Fatalities continue to rise in the outbreak of Marburg hemorrhagic fever in Uige Provence in Angola. So far, the virus has claimed more than 200 lives.

The World Health Organization calls it the worst outbreak of Marburg ever recorded. The virus has killed 90 percent of those infected. Marburg and Ebola are from the same family of viruses. There is no known cure and early treatment provides the best chance of recovery.

At the U.S. National Institutes of Health, Dr. Anthony Fauci is one of the world's leading authorities on infectious diseases. He says the Marburg virus is spread by close contact with an infected person.

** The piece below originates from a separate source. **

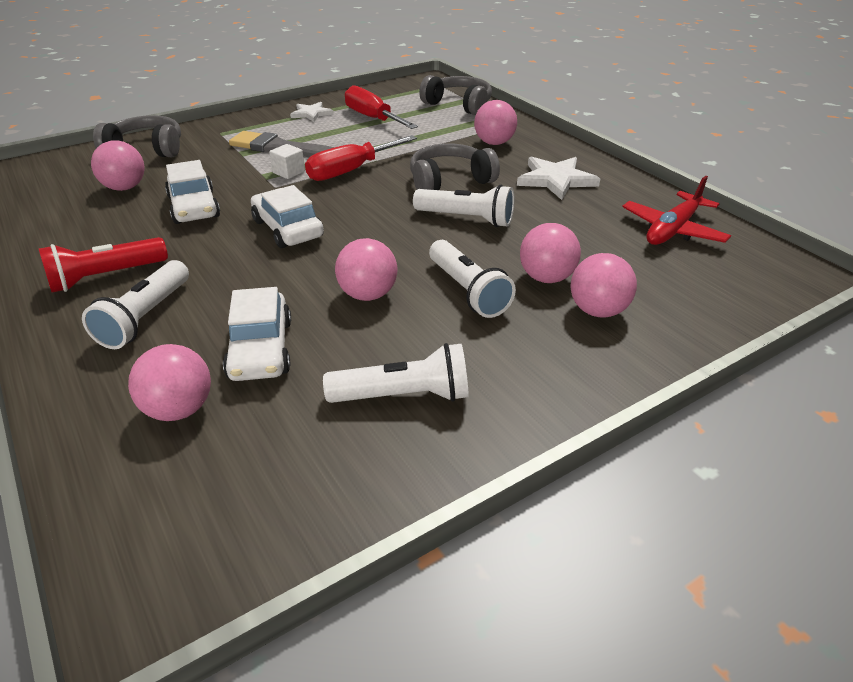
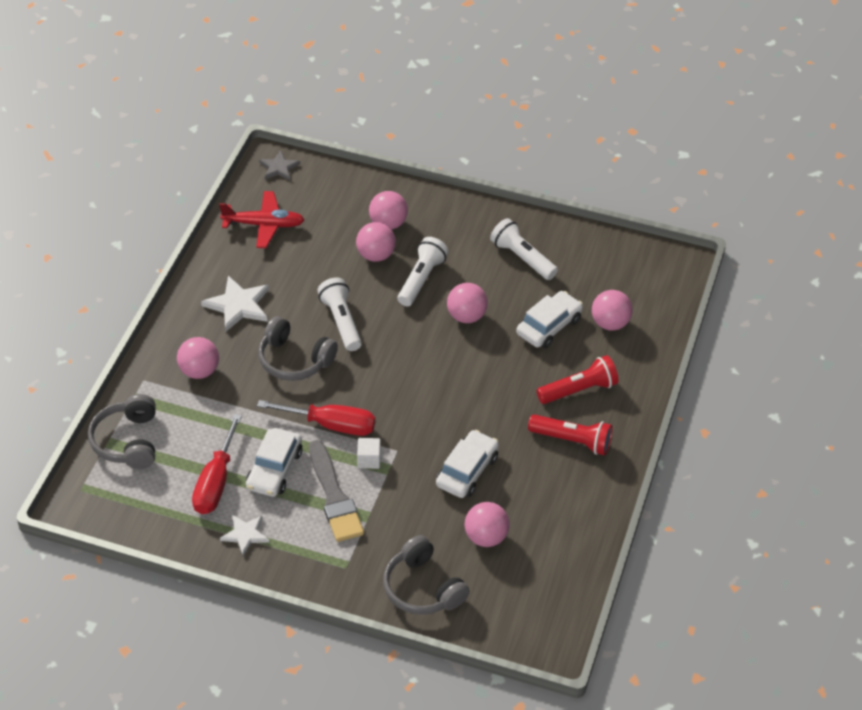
camera: 130 degrees left, 10 degrees up
white flashlight [82,260,189,349] -> red flashlight [537,355,619,404]
white car [251,185,324,248] -> white car moved to [246,428,302,497]
none -> grey star [259,150,300,180]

"What actually can transmit it is when you get exposed to the bodily secretions or excretions: urine, feces, vomitus, what have you. Certainly, theoretically, it could be a single drop of of sweat, but that's extremely unlikely. What we're talking about is family members or health care providers who are in there taking care of the person as they are vomiting, having diarrhea, bleeding from the mouth. So you have to have very close contact with the individual," says Dr.Fauci.

Some health workers in Angola wear protective gear to keep from getting infected. The WHO is trying to improve early detection and to quarantine people who are infected. Earlier, the WHO's Dr. Mike Ryan said health workers are having an impact on the virus, although it is far from under control.

"We are breaking the chain of transmission. However, this is a very complicated situation. Breaking the cycle of transmission in hemorrhagic fever requires systematic contact tracing, as many of you will have seen during SARS. Doing this kind of detailed day-to-day follow-up of hundreds of contacts in the context of Angola is difficult," says Dr. Ryan.

As with the outbreak of Ebola in Congo in 1998, normal burial rites may have to be avoided. Dr. Ryan says for these efforts to succeed, they have to get the community involved.

Although Marburg is highly infectious, Dr. Fauci says the virus is unlikely to spread around the world like the SARS virus did by air travelers. He says anyone who could transmit the Marburg virus would be too sick to board a plane.